If your student had an IEP in school, it’s no problem since every HLA student has a personalized course of study or individualized learning plan that we refer to as the student’s Education Plan. Therefore, you may purchase resources based on the level that is needed for the student to learn. If you need to count life skills, occupational therapy, or speech therapy as part of their school, you may. If you are unsure what grade level to place your child in, we recommend using the Special Education designation in place of a specific grade level, unless they are advanced beyond their peers.

High school-age students who are not on a high school level in reading, writing, and arithmetic will be likely candidates for the Modified Diploma. Certificates are ideal for those students who need to work on necessary life skills. If your student does not understand the difference between a diploma and a certificate of completion, then he or she is a likely candidate for the Certificate.

You may be able to find extra resources at our HLA Partner – SPED Homeschool…

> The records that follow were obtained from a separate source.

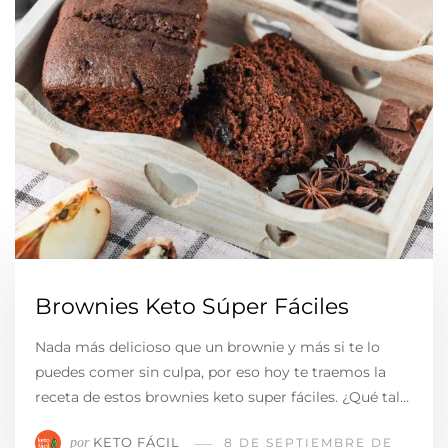
Brownies Keto Súper Fáciles
Nada más delicioso que un brownie y más si te lo
puedes comer sin culpa, por eso hoy te traemos la
receta de estos brownies keto super fáciles. ¿Qué tal…
KETO FÁCIL
por
8 DE SEPTIEMBRE DE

The team at SPED Homeschool understands the daily challenges families face when homeschooling a child with learning differences. As in-the-trenches special education homeschooling parents, they realize how important it is to be involved in a supportive community who understands these challenges as well as understands that each child is a unique learner. There is no one-size-fits-all homeschooling approach, curriculum, or educational therapy.

The goal at SPED Homeschool is to “Help Students Succeed Through Parent-Directed Special Education Homeschooling,”; thus, equipping parents is their primary objective. Through volunteer hours, private donations, and educational grants, they provide parents with resources, training opportunities, support, information, and encouragement.